Crianças paquistanesas que sobreviveram às enchentes
Image caption Unicef estima que seis milhões de crianças foram afetadas pelas cheias

A ONU alertou nesta segunda-feira que até 3,5 milhões de crianças paquistanesas que sobreviveram às enchentes no país correm agora o risco de contrair doenças associadas às águas, como diarreia, disenteria e cólera.

A estimativa, baseada em cálculos do Unicef (Fundo das Nações Unidas para a Infância), foi revelada à BBC Brasil por Stacey Winston, representante do escritório da ONU para a coordenação de assuntos humanitários da ONU em Islamabad.

Segundo o Unicef, pelo menos seis milhões de crianças foram afetadas pelas inundações.

Na quarta-feira, a ONU fez um apelo por doações de US$ 459 milhões para ajuda de emergência ao Paquistão, mas avisou que, em longo prazo, serão necessários bilhões.

De acordo com a entidade, a capacidade de distribuir mais água potável às crianças vulneráveis teria impacto imediato no salvamento de suas vidas, mas, até agora, a organização recebeu apenas US$ 19 milhões.

Cólera

A OMS (Organização Mundial de Saúde) já está se preparando para uma possível epidemia de cólera no país.

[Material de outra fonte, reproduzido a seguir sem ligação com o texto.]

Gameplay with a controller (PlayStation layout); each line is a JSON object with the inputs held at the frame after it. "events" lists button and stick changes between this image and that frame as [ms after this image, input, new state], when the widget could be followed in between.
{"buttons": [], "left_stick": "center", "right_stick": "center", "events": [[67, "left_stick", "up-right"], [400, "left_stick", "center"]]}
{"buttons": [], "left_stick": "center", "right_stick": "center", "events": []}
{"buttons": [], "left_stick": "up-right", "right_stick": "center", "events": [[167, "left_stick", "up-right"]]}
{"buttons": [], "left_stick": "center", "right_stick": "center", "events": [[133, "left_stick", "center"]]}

No fim de semana, a ONU confirmou ter identificado o primeiro caso da doença, embora o governo paquistanês não tenha notificado a entidade sobre casos confirmados.

O ministro das Relações Exteriores do Paquistão, Shah Mahmood Qureshi, disse que se o país não receber mais ajuda, milhões de pessoas poderão passar fome e grupos extremistas tentarão tirar vantagem do crescente desespero dos sobreviventes.

Mais de duas semanas após o início das inundações, muitos paquistaneses estão frustrados pela lentidão na resposta das autoridades.

Na província de Sindh, no sul do país, a população bloqueou uma rua para protestar contra a demora na chegada da ajuda.

Mais ao oeste, na província do Baluquistão, cidades foram inundadas devido a uma decisão do governo de desviar águas da inundação trazidas pelo rio Indo para longe de Jacobabad - uma cidade importante no noroeste de Sindh - e de uma base da Força Aérea paquistanesa na região.

Segundo o governo paquistanês, cerca de 20 milhões de pessoas foram afetadas pelas inundações e pelo menos 1,5 mil morreram.

O secretário-geral da ONU, Ban Ki-moon, visitou o Paquistão e afirmou, no fim de semana, que a inundação no país é o pior desastre que já viu. Segundo ele, 20% do país está sob as águas.